▶ _Exercise description_: Print the material below without any change, starting with its first line and going on through the line containing "hỏi sau này có cố lấy", with both of those lines included.

▶ _Dataset_:
────

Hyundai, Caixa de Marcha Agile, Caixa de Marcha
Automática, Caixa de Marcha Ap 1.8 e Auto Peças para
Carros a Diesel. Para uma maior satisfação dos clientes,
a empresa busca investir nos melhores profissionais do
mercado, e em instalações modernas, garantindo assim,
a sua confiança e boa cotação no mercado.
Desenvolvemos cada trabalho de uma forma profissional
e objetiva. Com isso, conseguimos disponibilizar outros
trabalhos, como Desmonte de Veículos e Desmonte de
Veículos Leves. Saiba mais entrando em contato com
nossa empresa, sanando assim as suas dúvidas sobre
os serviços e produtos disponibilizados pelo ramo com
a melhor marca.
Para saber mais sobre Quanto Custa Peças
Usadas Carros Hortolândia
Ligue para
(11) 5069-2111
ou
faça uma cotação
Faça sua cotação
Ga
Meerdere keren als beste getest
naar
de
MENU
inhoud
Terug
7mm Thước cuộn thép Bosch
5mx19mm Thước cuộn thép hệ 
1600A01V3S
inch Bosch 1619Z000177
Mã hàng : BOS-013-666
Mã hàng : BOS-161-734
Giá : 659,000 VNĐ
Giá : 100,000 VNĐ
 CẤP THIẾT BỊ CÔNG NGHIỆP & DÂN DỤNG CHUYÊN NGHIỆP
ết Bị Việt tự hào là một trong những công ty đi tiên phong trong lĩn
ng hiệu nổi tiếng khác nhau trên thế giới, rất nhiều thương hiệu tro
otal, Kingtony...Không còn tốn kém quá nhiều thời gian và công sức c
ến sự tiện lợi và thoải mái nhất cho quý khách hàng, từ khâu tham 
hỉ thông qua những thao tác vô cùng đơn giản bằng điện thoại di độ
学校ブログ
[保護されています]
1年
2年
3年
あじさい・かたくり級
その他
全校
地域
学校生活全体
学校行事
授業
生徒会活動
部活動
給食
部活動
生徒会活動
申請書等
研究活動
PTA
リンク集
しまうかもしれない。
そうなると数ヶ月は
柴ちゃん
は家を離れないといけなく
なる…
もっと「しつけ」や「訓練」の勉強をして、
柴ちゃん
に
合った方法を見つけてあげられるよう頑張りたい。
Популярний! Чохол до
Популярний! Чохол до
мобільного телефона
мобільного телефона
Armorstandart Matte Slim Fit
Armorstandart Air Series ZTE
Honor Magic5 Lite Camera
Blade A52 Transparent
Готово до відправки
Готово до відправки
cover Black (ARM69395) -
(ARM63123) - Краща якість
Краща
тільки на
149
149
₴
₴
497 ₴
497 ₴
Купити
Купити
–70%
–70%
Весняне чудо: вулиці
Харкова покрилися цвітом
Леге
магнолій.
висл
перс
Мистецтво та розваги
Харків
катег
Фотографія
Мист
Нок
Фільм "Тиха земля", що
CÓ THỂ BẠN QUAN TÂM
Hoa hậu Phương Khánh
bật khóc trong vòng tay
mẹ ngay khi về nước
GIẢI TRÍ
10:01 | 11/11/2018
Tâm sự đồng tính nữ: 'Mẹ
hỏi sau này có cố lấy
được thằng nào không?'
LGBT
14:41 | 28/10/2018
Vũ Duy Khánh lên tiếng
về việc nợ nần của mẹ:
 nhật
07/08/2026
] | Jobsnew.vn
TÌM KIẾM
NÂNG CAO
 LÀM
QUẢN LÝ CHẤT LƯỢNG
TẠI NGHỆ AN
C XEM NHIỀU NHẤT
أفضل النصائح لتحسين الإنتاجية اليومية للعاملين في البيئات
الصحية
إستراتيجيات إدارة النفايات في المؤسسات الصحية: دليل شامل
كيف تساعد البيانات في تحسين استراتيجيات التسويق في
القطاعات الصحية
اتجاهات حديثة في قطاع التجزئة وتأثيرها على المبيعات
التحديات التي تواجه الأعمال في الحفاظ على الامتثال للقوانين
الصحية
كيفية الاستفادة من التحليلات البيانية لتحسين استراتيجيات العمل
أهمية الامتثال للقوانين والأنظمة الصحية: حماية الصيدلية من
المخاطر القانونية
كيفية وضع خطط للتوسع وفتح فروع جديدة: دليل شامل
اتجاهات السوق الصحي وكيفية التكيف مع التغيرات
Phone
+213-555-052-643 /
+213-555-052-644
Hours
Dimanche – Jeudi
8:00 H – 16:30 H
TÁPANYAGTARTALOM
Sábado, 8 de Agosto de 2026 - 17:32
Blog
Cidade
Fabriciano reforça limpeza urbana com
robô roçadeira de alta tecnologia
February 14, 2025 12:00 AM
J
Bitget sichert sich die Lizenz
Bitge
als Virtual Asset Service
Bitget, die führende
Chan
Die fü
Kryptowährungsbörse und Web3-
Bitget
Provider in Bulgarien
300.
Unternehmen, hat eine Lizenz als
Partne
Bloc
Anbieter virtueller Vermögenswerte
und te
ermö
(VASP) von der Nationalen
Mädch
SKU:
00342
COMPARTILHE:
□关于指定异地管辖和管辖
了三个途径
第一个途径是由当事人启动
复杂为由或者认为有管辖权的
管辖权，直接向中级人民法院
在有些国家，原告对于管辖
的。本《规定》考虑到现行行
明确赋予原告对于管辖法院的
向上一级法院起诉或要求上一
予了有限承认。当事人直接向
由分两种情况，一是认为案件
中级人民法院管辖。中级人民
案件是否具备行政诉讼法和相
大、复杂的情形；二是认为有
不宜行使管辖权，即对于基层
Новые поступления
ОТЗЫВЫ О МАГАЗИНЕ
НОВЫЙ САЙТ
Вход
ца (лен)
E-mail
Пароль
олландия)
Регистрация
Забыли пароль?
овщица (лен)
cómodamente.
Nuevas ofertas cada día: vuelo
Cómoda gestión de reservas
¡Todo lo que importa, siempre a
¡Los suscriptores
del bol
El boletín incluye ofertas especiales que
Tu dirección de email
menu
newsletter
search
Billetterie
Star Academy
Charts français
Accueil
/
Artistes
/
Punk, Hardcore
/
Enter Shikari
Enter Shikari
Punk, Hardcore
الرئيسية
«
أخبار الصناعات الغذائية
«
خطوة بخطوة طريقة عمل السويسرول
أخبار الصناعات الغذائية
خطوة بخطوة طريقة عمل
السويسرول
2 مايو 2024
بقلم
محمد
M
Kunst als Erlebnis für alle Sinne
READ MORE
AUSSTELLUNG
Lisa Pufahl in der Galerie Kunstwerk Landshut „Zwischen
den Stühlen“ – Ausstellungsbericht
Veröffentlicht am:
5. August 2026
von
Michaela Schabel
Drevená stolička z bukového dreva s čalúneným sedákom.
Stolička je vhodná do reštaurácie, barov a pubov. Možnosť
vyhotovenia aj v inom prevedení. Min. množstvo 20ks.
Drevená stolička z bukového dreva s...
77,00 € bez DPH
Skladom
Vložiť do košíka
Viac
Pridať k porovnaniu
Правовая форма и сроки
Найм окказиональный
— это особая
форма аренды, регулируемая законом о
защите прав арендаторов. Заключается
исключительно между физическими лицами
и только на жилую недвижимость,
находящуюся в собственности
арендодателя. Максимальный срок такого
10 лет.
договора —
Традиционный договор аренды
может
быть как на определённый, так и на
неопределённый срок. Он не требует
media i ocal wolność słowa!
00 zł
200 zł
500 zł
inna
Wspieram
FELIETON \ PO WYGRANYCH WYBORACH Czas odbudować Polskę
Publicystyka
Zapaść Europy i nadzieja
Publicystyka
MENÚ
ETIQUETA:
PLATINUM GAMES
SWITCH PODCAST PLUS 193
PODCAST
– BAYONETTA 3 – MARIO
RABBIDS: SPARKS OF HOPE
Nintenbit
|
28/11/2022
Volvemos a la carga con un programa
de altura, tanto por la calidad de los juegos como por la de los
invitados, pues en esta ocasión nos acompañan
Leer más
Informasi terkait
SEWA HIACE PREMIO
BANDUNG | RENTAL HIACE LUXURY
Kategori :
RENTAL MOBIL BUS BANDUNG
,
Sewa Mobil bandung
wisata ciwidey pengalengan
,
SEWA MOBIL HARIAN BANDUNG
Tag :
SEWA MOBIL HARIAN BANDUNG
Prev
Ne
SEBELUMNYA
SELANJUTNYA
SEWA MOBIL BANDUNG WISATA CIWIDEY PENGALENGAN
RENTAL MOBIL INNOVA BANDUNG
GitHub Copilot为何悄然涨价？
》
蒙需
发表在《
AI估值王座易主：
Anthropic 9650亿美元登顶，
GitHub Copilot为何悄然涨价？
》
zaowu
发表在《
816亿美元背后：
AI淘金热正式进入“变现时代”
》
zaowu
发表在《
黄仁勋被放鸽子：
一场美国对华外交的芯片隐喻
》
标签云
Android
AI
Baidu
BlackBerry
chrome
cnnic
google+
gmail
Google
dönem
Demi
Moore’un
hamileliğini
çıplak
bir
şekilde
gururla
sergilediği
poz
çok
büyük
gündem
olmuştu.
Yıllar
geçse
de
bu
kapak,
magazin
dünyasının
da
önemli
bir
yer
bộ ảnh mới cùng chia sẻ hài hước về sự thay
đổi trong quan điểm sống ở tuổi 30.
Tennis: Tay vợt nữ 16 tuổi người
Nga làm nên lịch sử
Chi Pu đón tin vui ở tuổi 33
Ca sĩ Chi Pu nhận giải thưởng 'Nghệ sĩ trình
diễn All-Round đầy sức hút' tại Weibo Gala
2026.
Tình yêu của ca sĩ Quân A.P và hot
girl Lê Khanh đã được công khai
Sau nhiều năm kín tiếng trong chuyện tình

────

▶ _Response to this task_:
Hyundai, Caixa de Marcha Agile, Caixa de Marcha
Automática, Caixa de Marcha Ap 1.8 e Auto Peças para
Carros a Diesel. Para uma maior satisfação dos clientes,
a empresa busca investir nos melhores profissionais do
mercado, e em instalações modernas, garantindo assim,
a sua confiança e boa cotação no mercado.
Desenvolvemos cada trabalho de uma forma profissional
e objetiva. Com isso, conseguimos disponibilizar outros
trabalhos, como Desmonte de Veículos e Desmonte de
Veículos Leves. Saiba mais entrando em contato com
nossa empresa, sanando assim as suas dúvidas sobre
os serviços e produtos disponibilizados pelo ramo com
a melhor marca.
Para saber mais sobre Quanto Custa Peças
Usadas Carros Hortolândia
Ligue para
(11) 5069-2111
ou
faça uma cotação
Faça sua cotação
Ga
Meerdere keren als beste getest
naar
de
MENU
inhoud
Terug
7mm Thước cuộn thép Bosch
5mx19mm Thước cuộn thép hệ 
1600A01V3S
inch Bosch 1619Z000177
Mã hàng : BOS-013-666
Mã hàng : BOS-161-734
Giá : 659,000 VNĐ
Giá : 100,000 VNĐ
 CẤP THIẾT BỊ CÔNG NGHIỆP & DÂN DỤNG CHUYÊN NGHIỆP
ết Bị Việt tự hào là một trong những công ty đi tiên phong trong lĩn
ng hiệu nổi tiếng khác nhau trên thế giới, rất nhiều thương hiệu tro
otal, Kingtony...Không còn tốn kém quá nhiều thời gian và công sức c
ến sự tiện lợi và thoải mái nhất cho quý khách hàng, từ khâu tham 
hỉ thông qua những thao tác vô cùng đơn giản bằng điện thoại di độ
学校ブログ
[保護されています]
1年
2年
3年
あじさい・かたくり級
その他
全校
地域
学校生活全体
学校行事
授業
生徒会活動
部活動
給食
部活動
生徒会活動
申請書等
研究活動
PTA
リンク集
しまうかもしれない。
そうなると数ヶ月は
柴ちゃん
は家を離れないといけなく
なる…
もっと「しつけ」や「訓練」の勉強をして、
柴ちゃん
に
合った方法を見つけてあげられるよう頑張りたい。
Популярний! Чохол до
Популярний! Чохол до
мобільного телефона
мобільного телефона
Armorstandart Matte Slim Fit
Armorstandart Air Series ZTE
Honor Magic5 Lite Camera
Blade A52 Transparent
Готово до відправки
Готово до відправки
cover Black (ARM69395) -
(ARM63123) - Краща якість
Краща
тільки на
149
149
₴
₴
497 ₴
497 ₴
Купити
Купити
–70%
–70%
Весняне чудо: вулиці
Харкова покрилися цвітом
Леге
магнолій.
висл
перс
Мистецтво та розваги
Харків
катег
Фотографія
Мист
Нок
Фільм "Тиха земля", що
CÓ THỂ BẠN QUAN TÂM
Hoa hậu Phương Khánh
bật khóc trong vòng tay
mẹ ngay khi về nước
GIẢI TRÍ
10:01 | 11/11/2018
Tâm sự đồng tính nữ: 'Mẹ
hỏi sau này có cố lấy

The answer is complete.